# [Collected data]
+-------+

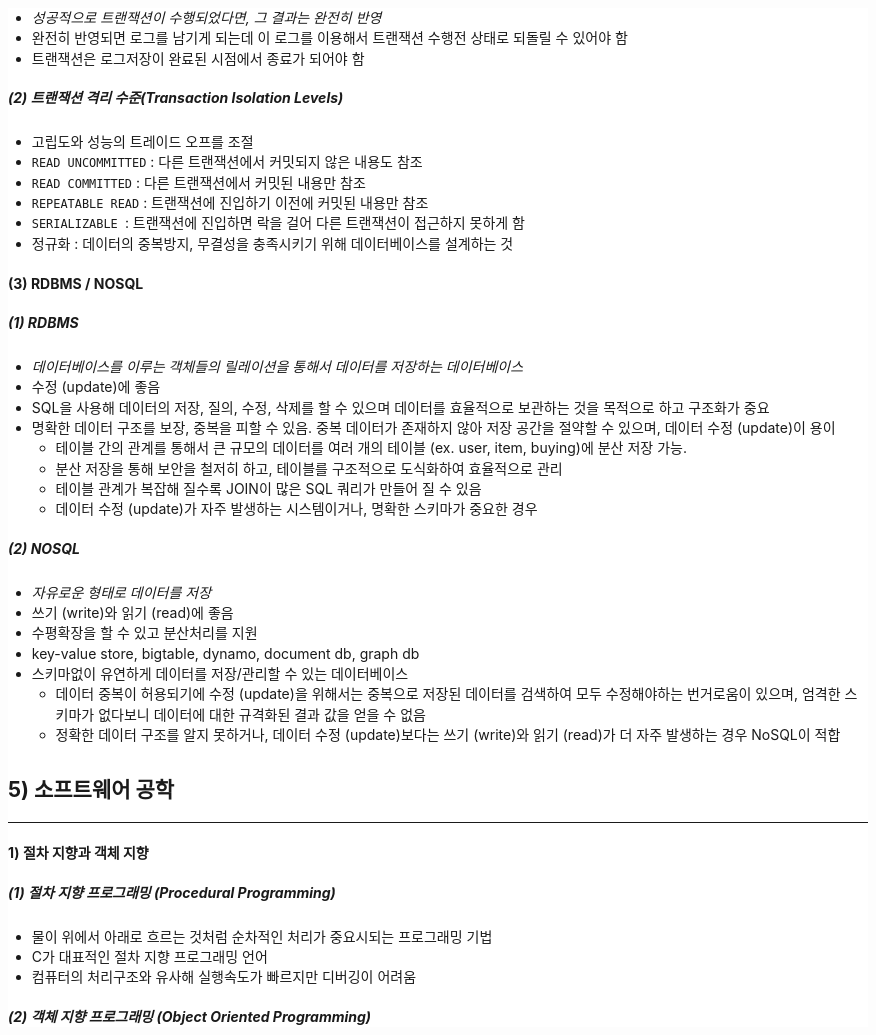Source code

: - _성공적으로 트랜잭션이 수행되었다면, 그 결과는 완전히 반영_ 
- 완전히 반영되면 로그를 남기게 되는데 이 로그를 이용해서 트랜잭션 수행전 상태로 되돌릴 수 있어야 함
-  트랜잭션은 로그저장이 완료된 시점에서 종료가 되어야 함



##### (2) 트랜잭션 격리 수준(Transaction Isolation Levels) 

* 고립도와 성능의 트레이드 오프를 조절
* `READ UNCOMMITTED` : 다른 트랜잭션에서 커밋되지 않은 내용도 참조
* `READ COMMITTED` : 다른 트랜잭션에서 커밋된 내용만 참조
* `REPEATABLE READ` : 트랜잭션에 진입하기 이전에 커밋된 내용만 참조
* `SERIALIZABLE `: 트랜잭션에 진입하면 락을 걸어 다른 트랜잭션이 접근하지 못하게 함
* 정규화 : 데이터의 중복방지, 무결성을 충족시키기 위해 데이터베이스를 설계하는 것



#### (3) RDBMS / NOSQL 

##### (1) RDBMS

* _데이터베이스를 이루는 객체들의 릴레이션을 통해서 데이터를 저장하는 데이터베이스_
* 수정 (update)에 좋음
*  SQL을 사용해 데이터의 저장, 질의, 수정, 삭제를 할 수 있으며 데이터를 효율적으로 보관하는 것을 목적으로 하고 구조화가 중요
* 명확한 데이터 구조를 보장, 중복을 피할 수 있음. 중복 데이터가 존재하지 않아 저장 공간을 절약할 수 있으며, 데이터 수정 (update)이 용이
  * 테이블 간의 관계를 통해서 큰 규모의 데이터를 여러 개의 테이블 (ex. user, item, buying)에 분산 저장 가능. 
  * 분산 저장을 통해 보안을 철저히 하고, 테이블를 구조적으로 도식화하여 효율적으로 관리
  * 테이블 관계가 복잡해 질수록 JOIN이 많은 SQL 쿼리가 만들어 질 수 있음
  * 데이터 수정 (update)가 자주 발생하는 시스템이거나, 명확한 스키마가 중요한 경우

##### (2) NOSQL

* _자유로운 형태로 데이터를 저장_
* 쓰기 (write)와 읽기 (read)에 좋음
* 수평확장을 할 수 있고 분산처리를 지원
* key-value store, bigtable, dynamo, document db, graph db
* 스키마없이 유연하게 데이터를 저장/관리할 수 있는 데이터베이스
  * 데이터 중복이 허용되기에 수정 (update)을 위해서는 중복으로 저장된 데이터를 검색하여 모두 수정해야하는 번거로움이 있으며, 엄격한 스키마가 없다보니 데이터에 대한 규격화된 결과 값을 얻을 수 없음
  * 정확한 데이터 구조를 알지 못하거나, 데이터 수정 (update)보다는 쓰기 (write)와 읽기 (read)가 더 자주 발생하는 경우 NoSQL이 적합



## 5) 소프트웨어 공학

---

#### 1) 절차 지향과 객체 지향

##### (1) 절차 지향 프로그래밍 (Procedural Programming)

* 물이 위에서 아래로 흐르는 것처럼 순차적인 처리가 중요시되는 프로그래밍 기법
* C가 대표적인 절차 지향 프로그래밍 언어
* 컴퓨터의 처리구조와 유사해 실행속도가 빠르지만 디버깅이 어려움

##### (2) 객체 지향 프로그래밍 (Object Oriented Programming)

+-------+

# [Work instruction]
Copy the source text of all the records above word for word, leaving out the pictures.

# [Output below]
Source code

: - _성공적으로 트랜잭션이 수행되었다면, 그 결과는 완전히 반영_ 
- 완전히 반영되면 로그를 남기게 되는데 이 로그를 이용해서 트랜잭션 수행전 상태로 되돌릴 수 있어야 함
-  트랜잭션은 로그저장이 완료된 시점에서 종료가 되어야 함



##### (2) 트랜잭션 격리 수준(Transaction Isolation Levels) 

* 고립도와 성능의 트레이드 오프를 조절
* `READ UNCOMMITTED` : 다른 트랜잭션에서 커밋되지 않은 내용도 참조
* `READ COMMITTED` : 다른 트랜잭션에서 커밋된 내용만 참조
* `REPEATABLE READ` : 트랜잭션에 진입하기 이전에 커밋된 내용만 참조
* `SERIALIZABLE `: 트랜잭션에 진입하면 락을 걸어 다른 트랜잭션이 접근하지 못하게 함
* 정규화 : 데이터의 중복방지, 무결성을 충족시키기 위해 데이터베이스를 설계하는 것



#### (3) RDBMS / NOSQL 

##### (1) RDBMS

* _데이터베이스를 이루는 객체들의 릴레이션을 통해서 데이터를 저장하는 데이터베이스_
* 수정 (update)에 좋음
*  SQL을 사용해 데이터의 저장, 질의, 수정, 삭제를 할 수 있으며 데이터를 효율적으로 보관하는 것을 목적으로 하고 구조화가 중요
* 명확한 데이터 구조를 보장, 중복을 피할 수 있음. 중복 데이터가 존재하지 않아 저장 공간을 절약할 수 있으며, 데이터 수정 (update)이 용이
  * 테이블 간의 관계를 통해서 큰 규모의 데이터를 여러 개의 테이블 (ex. user, item, buying)에 분산 저장 가능. 
  * 분산 저장을 통해 보안을 철저히 하고, 테이블를 구조적으로 도식화하여 효율적으로 관리
  * 테이블 관계가 복잡해 질수록 JOIN이 많은 SQL 쿼리가 만들어 질 수 있음
  * 데이터 수정 (update)가 자주 발생하는 시스템이거나, 명확한 스키마가 중요한 경우

##### (2) NOSQL

* _자유로운 형태로 데이터를 저장_
* 쓰기 (write)와 읽기 (read)에 좋음
* 수평확장을 할 수 있고 분산처리를 지원
* key-value store, bigtable, dynamo, document db, graph db
* 스키마없이 유연하게 데이터를 저장/관리할 수 있는 데이터베이스
  * 데이터 중복이 허용되기에 수정 (update)을 위해서는 중복으로 저장된 데이터를 검색하여 모두 수정해야하는 번거로움이 있으며, 엄격한 스키마가 없다보니 데이터에 대한 규격화된 결과 값을 얻을 수 없음
  * 정확한 데이터 구조를 알지 못하거나, 데이터 수정 (update)보다는 쓰기 (write)와 읽기 (read)가 더 자주 발생하는 경우 NoSQL이 적합



## 5) 소프트웨어 공학

---

#### 1) 절차 지향과 객체 지향

##### (1) 절차 지향 프로그래밍 (Procedural Programming)

* 물이 위에서 아래로 흐르는 것처럼 순차적인 처리가 중요시되는 프로그래밍 기법
* C가 대표적인 절차 지향 프로그래밍 언어
* 컴퓨터의 처리구조와 유사해 실행속도가 빠르지만 디버깅이 어려움

##### (2) 객체 지향 프로그래밍 (Object Oriented Programming)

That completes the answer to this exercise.